[Excerpt provided]
Blackberry Cabernet Cupcakes

Blackberry Cabernet Cupcakes ~ When sugar and wine meet they birth cupcakes. At least they did this past weekend.

Blackberry Cabernet Cupcakes

Blackberry Cabernet Cupcakes

I really love making boozy anything and since I had left over wine and a surplus of blackberries I did a quick kitchen scan to see what my I could make with those two things. Naturally, no matter what I looked at cupcakes kept screaming at me

Blackberry Cabernet Cupcakes

I’m glad they did because these cupcakes are simple and delicious. It’s also a great way to use up leftover wine from a party. Don’t worry if you don’t have blackberries, depending on the wine, you can try this recipe with cherries, raspberries, blueberries and even some plums. But taste as you go, when you’re making your berry or fruit mixture. I’m definitely no wine expert. My expertise extends as far the recommendation from the given wine expert in the room.

Blackberry Cabernet Cupcakes 3

The Aftermath of a Shoot!

A few notes:

  • Don’t shortcut macerating (soaking) your berries. The deep flavors will be absent if you do.
  • If you haven’t noticed Alice Medrich’s chocolate cupcake recipe is my favorite to make, so once again, I used her recipe for the base and switched out the hot water portion with the wine and berry mixture.
  • The cupcakes come out a bit flat on the top. I’m thinking the added sugar and the wine may have messed with the chemistry in the recipe. That said, they still turned out fabulous and tasted great.
  • And for those wondering, based on the picture, yes, I do eat my cupcakes with a spoon or fork. I always have this fear that if I bite into a cupcake piled high with frosting that I will end up wit h some of it on my nose and cupcake crumbs between my teeth.

Blackberry Cabernet Cupcakes

Chocolate cupcake recipe adapted from Alice Medrich

Makes 12 cupcakes | Preparation: Position a rack in the lower third of the oven. Heat the oven to 350 degrees.


Macerated Berry Mixture | Makes 1 cup:

  • 3 cups blackberries
  • ½ cup Cabernet Sauvignon
  • 1 tablespoon sugar


  • 1 cup (4.5 ounces) all purpose flour
  • 1 cup plus 2 tablespoons (7.3 ounces) sugar
  • 1/3 cup plus 2 tablespoons (1.5 ounces) SCHARFFEN BERGER Unsweetened Natural Cocoa Powder
  • 1/2 teaspoon baking soda
  • 1/4 teaspoon salt
  • 1/2 cup (1 stick) unsalted butter, melted and warm
  • 2 large eggs
  • 1 teaspoon pure vanilla extract
  • 1/2 cup Blackberry mixture

Blackberry Cabernet Frosting:

  • 5 large egg whites
  • 11/2 cup sugar
  • 4 sticks unsalted butter, diced and softened
  • 1/4 teaspoon salt
  • 1 tablespoon vanilla
  • 1/2 cup Blackberry Mixture


Macerated Berry Mixture:

1. Place all ingredients in a bowl and gently stir to combine. Cover and refrigerate at least 2 hours or overnight. Remove mixture from refrigerator and place in a blender or food processor and process for 1-2 minutes to puree.

[Data below]
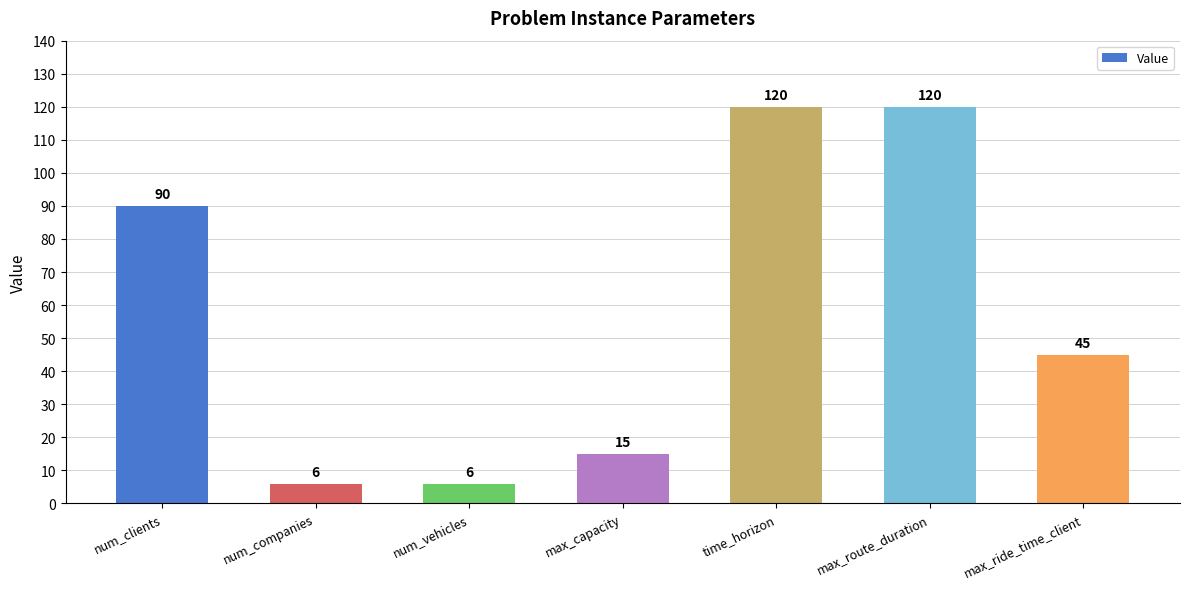

How many bars are there in total?

7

[Tasks]
1. Please translate this sentence from the blackberry cupcake recipe into Spanish: "Don’t shortcut macerating (soaking) your berries."
2. Pick up the blackberry cupcake recipe after its final sentence and write the steps that follow.

[Responses for each task]
1. No tomes atajos al macerar (remojar) tus bayas.

2.
1. Add flour, cocoa powder, sugar, baking soda, and salt in a blow and mix thoroughly to combine. Add the butter, eggs, and vanilla and beat on medium speed for one minute. Add the butter and egg mixture and beat for 20 seconds. Scrape the sides of the bowl and add the blackberry mixture. Beat for 20-30 seconds until the batter is smooth. The batter will be thin enough to pour. Divide it evenly among the lined cups. Bake 18-22 minutes just until a toothpick inserted into a few of the cupcakes comes out clean. Set the pan on a rack to cool. Frost the cupcakes when they are completely cool.

TIP: For light tender cupcakes, spoon flour and cocoa lightly into measuring cups (instead of dipping the cups into the flour or cocoa) and then sweep the measures level without tapping or shaking them.

Blackberry Cabernet Frosting:

1. Combine egg whites and sugar in a bowl placed over simmering water. Bring mixture to 150 degrees F while whisking constantly.
2. Transfer mixture to stand mixer bowl, fitted with a whisk attachment and beat on medium speed until mixture cools and doubles in volume (about 10 minutes).
3. Add butter in one piece at a time, mixing to incorporate after each addition. The mixture may appear clumpy and almost curdled looking-this is normal. Keep mixing and it will become even and smooth again. Add salt and vanilla and mix to combine. Add blackberry mixture and mix to combine.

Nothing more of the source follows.